I’ve been an immigrant most of my life. Born in Brazil, I moved with my parents to Venezuela, then England, and eventually the United States. As an adult, I’ve lived and worked in Bolivia, Mozambique, and Panama. I’ve been able to move effortlessly through and across borders having the good fortune and privilege of “going through the front door,” always with the right papers and documents. When I hear the experiences of people crossing borders, whether for opportunity or safety, without these freedoms, I feel a responsibility to share their stories. Almost always, it’s for their children.
Unable to find work in Colombia to pay for her son’s treatment, someone told Carolina about a clinic in Quito, Ecuador where he could receive care. So she left again, now with a toddler on her back, and walked for almost two weeks to Ecuador’s capital, where he finally began treatment. Today, after a few plaster casts and a brace worn at night (that’s all he needed!) her son is walking and running.
150,000 more families each year cannot access this care for their newborn. A clubfoot diagnosis can completely upend their lives. MiracleFeet exists solely to ensure children born with this preventable disability have access to the same medical care routinely provided in higher-income countries.
Access to clubfoot treatment is a right.
Vast inequities threaten many human rights today, but for clubfoot, this is a gap we know how to close. In dozens of contexts, including conflict and fragile states, MiracleFeet’s local medical partners have proven that clubfoot treatment can be safely, effectively delivered and reach populations at scale.
On World Children’s Day, we affirm our commitment to the Convention on the Rights of the Child, joining UNICEF and a growing chorus of rights-based organizations calling on global health leaders and governments to prioritize and protect the world’s most vulnerable children. The CRC is the most widely ratified human rights treaty in history, but human rights charters are only as good as society’s ability to safeguard the rights of all — not the richest, or ablest, or easiest to reach.
From Caracas to Quito, Carolina walked part of a continent so that her son could walk. No parent should have to go to breathtaking lengths for something as ubiquitous and cheap in the modern world. Treatment for clubfoot or cleft lip, or a new wheelchair, a pair of eyeglasses, or a vaccine — these aren’t miracles. Access to these is a right.
More children are surviving, fewer are thriving.
Only the highest-income countries have seen declines in childhood disability. One major reason is that congenital anomalies — many of which can be prevented or, like clubfoot, treated — have been neglected in low- and middle-income countries for decades. Limited investments in clinical advances — like the Ponseti method for clubfoot, and physical rehabilitation services — means that up to 150 million children have chronic impairments that impact their quality of life and participation in society.
Surging disability among the world’s youth is rooted in health system inequities, but perpetuated by donor-led health priorities that underinvest in chronic conditions. We count reduced deaths, not improved functioning or well-being.

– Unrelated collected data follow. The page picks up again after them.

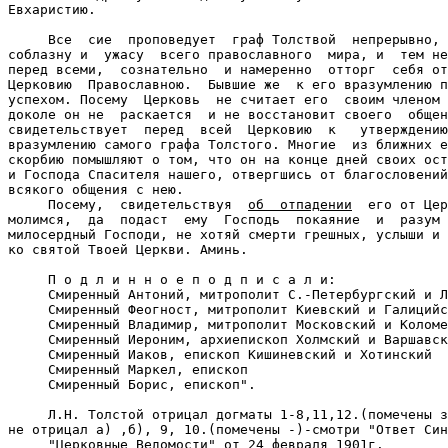
Евхаристию.

     Все  сие  проповедует  граф Толствой  непрерывно, 
соблазну и  ужасу  всего православного  мира, и  тем не
перед всеми,  сознательно  и намеренно  отторг  себя от
Церковию  Православною.  Бывшие же  к его вразумлению п
успехом. Посему  Церковь  не считает его  своим членом 
доколе он не  раскается  и не восстановит своего  общен
свидетельствует  перед  всей  Церковию  к   утверждению
вразумлению самого графа Толстого. Многие  из ближних е
скорбию помышляют о том, что он на конце дней своих ост
и Господа Спасителя нашего, отвергшись от благословений
всякого общения с нею.

     Посему,  свидетельствуя  
об  отпадении
  его от Цер
молимся,  да  подаст  ему  Господь  покаяние  и  разум 
милосердный Господи, не хотяй смерти грешных, услыши и 
ко святой Твоей Церкви. Аминь.

     П о д л и н н о е п о д п и с а л и:

     Смиренный Антоний, митрополит С.-Петербургский и Л
     Смиренный Феогност, митрополит Киевский и Галицийс
     Смиренный Владимир, митрополит Московский и Коломе
     Смиренный Иероним, архиепископ Холмский и Варшавск
     Смиренный Иаков, епископ Кишиневский и Хотинский

     Смиренный Маркел, епископ

     Смиренный Борис, епископ".

     Л.Н. Толстой отрицал догматы 1-8,11,12.(помечены з
не отрицал а) ,б), 9, 10.(помечены -)-смотри "Ответ Син
     "Церковные Ведомости" от 24 февраля 1901г.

“70 to 75% of birth defects can actually be treated, managed, or improved,” said Ayesha de Costa, scientist, at the World Health Organization, during a recent panel on clubfoot. “To put congenital defects on the agenda in LMICs is our number one priority”
Governments, donors, and health NGOs can help shift this trend by integrating detection and referral of major congenital conditions into child health programs and physiotherapist-led care within primary health initiatives.